A flash fiction story by Brian Robinson.
“Bloody hell! This place is rammed. Is it okay if I sit here? I’ll just put my coat on the chair while I get a coffee. Are you sure you don’t mind?”
“Be my guest, but I’m not in the best of moods though. I’m having a bad day.”
Man returns with coffee and sits down.
“I used to get bad days, but it’s different now, I’m on the run of a lifetime.”
“Yes well I’m afraid every day’s a bad day for me. I haven’t got a job; I can’t hold down a relationship; I’ve more or less run out of money; you name it.”
“What sort of work are you looking for? I might be able to help. I run a large corporation in the city.”
“I’m not being funny, but you don’t look as if you run a big business.”
“Listen, when you’re the boss you can wear what you like. Besides, it’s cool to look a bit scruffy these days.”
“Well, I’m definitely not looking for anything physical. I’m not cut out for that sort of work. And I can’t wait tables or do hotel work. I’ve tried that. It would have to be something that pays really well and has lots of promise.”
“Okay, so what skills do you have? What did you study at uni?”
“I didn’t go to university. I wanted to start earning straight away, and I’ve only done unskilled work since.”
“Right, well, to be honest, I don’t think there’s much chance of you getting the job you’re after. You have to have something to offer, either brains or brawn. I’m afraid it’s as simple as that.”
Man begins to cry.
“Hey, hey, hey! Things can’t be that bad.”
“I know you’re trying to help, but it’s no good, I’m beyond help. If I threw myself under a bus tomorrow I’d be doing everyone a favour.”
“Look, there’s always a way. Trust me. I know what I’m talking about. Have you ever thought about selling your soul? Now that could change everything.”
“Sell my soul? What to the devil? You’re having a laugh.”
“It worked for me. I was just like you once, I had nothing, no prospects. Now I drive an Aston Martin; I have my own yacht; and I don’t have much trouble finding women.”

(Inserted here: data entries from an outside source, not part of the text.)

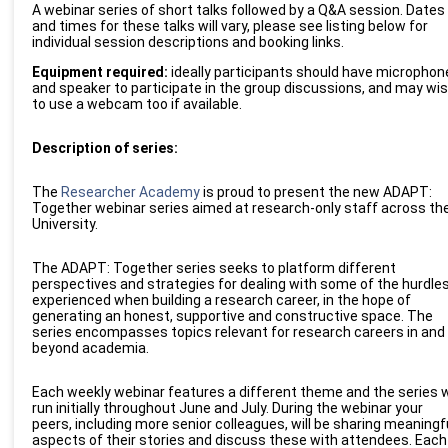
A webinar series of short talks followed by a Q&A session. Dates
and times for these talks will vary, please see listing below for
individual session descriptions and booking links.
Equipment required:
ideally participants should have microphon
and speaker to participate in the group
discussions, and
may wis
to use a webcam too if available.
Description of series:
The
Researcher Academy
is proud to present the new
ADAPT:
Together
webinar series aimed at research-only staff across th
University.
The ADAPT: Together
series seeks to platform different
perspectives and strategies for dealing with some of the hurdle
experienced when building a research career, in the hope of
generating an honest, supportive and constructive space.
The
series encompasses topics relevant for research careers in and
beyond academia.
Each weekly webinar
features a different
theme
and the series w
run initially throughout June and July. During the webinar
your
peers, including more senior colleagues,
will be
shar
ing
meaningf
aspects of their stories and discuss these with attendees.
Each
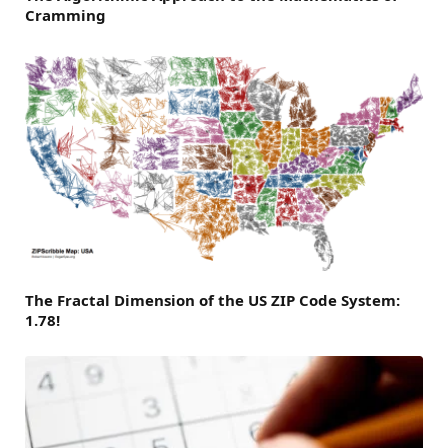
Cramming
The Fractal Dimension of the US ZIP Code System:
1.78!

“I don’t believe in that devil shit.”
“Then you’ve got nothing to lose have you. Think about it. I just need to take a few personal details: name and address; place of birth etc. I’ll then do some checks and get things rolling. There will be a contract to sign of course, but apart from that, it should be fairly straightforward.”
Man’s interest perks up.
“So, what’s the deal then?”
“This is how it works. The devil gives you all the riches you could possibly want for the rest of your natural life. And then after you die, you have to do his work for a set period of time. It’s only a set period though. It doesn’t go on forever.”
“What’s in it for you?”
“Yes, well, I do get a commission, but not a financial one. I’ve already got money to burn. But for everyone I introduce, I get ten years taken off my work commitment in the afterlife.”
“Okay, I’ll give it a go.”
“Right. Leave it with me and I’ll get back to you. I’m in here most days.”

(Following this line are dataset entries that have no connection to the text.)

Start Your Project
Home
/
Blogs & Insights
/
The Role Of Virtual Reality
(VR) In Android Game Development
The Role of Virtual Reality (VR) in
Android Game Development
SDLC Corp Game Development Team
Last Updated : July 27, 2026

Ten days later, the two men meet up in the cafe again.
“How did it go?”
“Not too good I’m afraid. We can’t go ahead. There’s a problem.”
“What sort of problem?”
“Well, I hate to say it, but it turns out that you’re going to die in three years time. You can see the problem. It wouldn’t be right to draw you into a contract like this when you’re going to die anyway. I’m sorry, but business ethics forbids it. Even the devil has to comply.”
“Are you sure? I don’t believe you.”
“I don’t think we’ve made a mistake. Can you confirm your mother’s maiden name and your father’s name just to make sure.”
Man gives details.
No, that tallies exactly. Look, I’m sorry, but there’s nothing I can do. Right, well, I’ve got to press on. You know how it is…places to go…people to see.”
The man, looking more disheartened than ever, goes to the counter to get more coffee.
“Do you know the man I was just talking to?”
“Bob, you mean Bob? Has he been winding you up?”
“Is he a wealthy businessman?”
“A businessman? You’re having a laugh. He lives just across the road. A one bed flat above the butchers. As far as I know, he’s never worked.
He’s in here every day. And he’s always talking to someone. Bothering people I call it. Don’t ask me why he does it. Julie here reckons he’s a scammer. He tries to get personal information from people and then sells it on to third parties. You haven’t told him anything have you?”